Loop guard warns about duplicate fix attempts

Symptom. /jkz:fix warns “near-duplicate fix detected” but the Doctor keeps trying the same approach.

Cause. The warning is advisory — the Doctor receives it but may still attempt a similar fix. After three attempts the pipeline transitions to jkz:blocked.

Fix. Inspect the attempt history with node scripts/json-helper.js read fix_attempts state/pipeline/<issue>.json. If it is genuinely stuck, give the Doctor a new direction or close the PR and re-plan.

Models and quotas

The Judge uses a separate quota

Symptom. Judge review fails or is rate-limited differently than the Auditor or Sentinel.

Cause. The Judge runs codex review, which draws on the separate Code Review quota, not the Engineering quota used by codex e.

Fix. Check the Code Review quota separately. This is by design — the Judge reviews code, it does not generate it.

Source. scripts/codex-wrapper.sh.

Gemini JSON parse failure

Symptom. The Gemini wrapper returns an empty or garbled response.

Cause. Gemini CLI output can include non-JSON prefix lines (for example “Loaded cached credentials”), and the response field varies (.response, .text, .content).

Fix. The wrapper’s multi-field fallback handles this automatically. To test manually: echo "test" | gemini -o json -m "gemini-3.5-flash".

Source. scripts/gemini-wrapper.sh.

Model fallback behavior

Symptom. A pipeline stage is skipped or the run halts unexpectedly.

Cause. An external model is unavailable, and the pipeline degrades according to a fixed table rather than failing silently.

Model downWhat happens
OpusFull pipeline stop — nothing continues.
Codex CLIReview and Sentinel skipped; the human decides.
Gemini CLILens and Inspector skipped; the human decides.
Claude CodeEverything stops — it is the orchestrator.

Details. .claude/rules/fallback.md.

Circuit breaker blocks a healthy service

Symptom. resolve-wrapper.sh reports the circuit open for a service you know is working.

Fix. Inspect and reset the breaker:

Terminal window
node scripts/circuit-breaker.js status codex
node scripts/circuit-breaker.js success codex

The circuit auto-resets after five minutes (a half-open state allows one test request). State lives in state/circuit/<service>.json; deleting the file is a hard reset.

MCP server

MCP config validation error

Symptom. Claude Code rejects the MCP server configuration with a validation error.

Cause. The mcpServers key was placed in .claude/settings.json instead of .mcp.json.

Fix.

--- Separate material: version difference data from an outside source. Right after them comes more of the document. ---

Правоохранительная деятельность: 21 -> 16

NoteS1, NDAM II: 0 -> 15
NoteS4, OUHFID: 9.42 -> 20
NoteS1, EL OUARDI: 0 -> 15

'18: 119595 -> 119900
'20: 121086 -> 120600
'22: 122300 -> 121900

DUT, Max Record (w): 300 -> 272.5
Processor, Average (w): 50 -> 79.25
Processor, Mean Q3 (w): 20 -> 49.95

MCP configuration belongs in .mcp.json at the project root.

MCP server build fails

Symptom. mcp/dist/index.js is missing or outdated after source changes.

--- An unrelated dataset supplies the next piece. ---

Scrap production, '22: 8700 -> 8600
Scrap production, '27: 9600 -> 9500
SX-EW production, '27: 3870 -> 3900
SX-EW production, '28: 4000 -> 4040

Fix. Rebuild from the mcp/ directory:

Terminal window
cd mcp && npm install && npm run build

Source. mcp/package.json, mcp/tsconfig.json.

Cost reporting

Cost report shows “N/A” for pricing

Symptom. The cost report shows “N/A” in the cost column for some models.

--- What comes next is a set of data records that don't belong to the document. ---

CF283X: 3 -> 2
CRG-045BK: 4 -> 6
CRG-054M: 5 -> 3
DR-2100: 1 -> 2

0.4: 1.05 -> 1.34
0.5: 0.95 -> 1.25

Fix. Add the model to scripts/pricing.json. Keys are "in" and "out" (not "input"/"output"), and prices are per million tokens:

{
"gpt-5.3-codex": { "in": 0.15, "out": 0.60 },
"gemini-3.5-flash": { "in": 1.50, "out": 9.00 }
}

The report re-reads the file on each run.


When the problem is about where a run’s data lives rather than a specific error, the state schema is the companion to this page — it maps each kind of state to the file and script that owns it.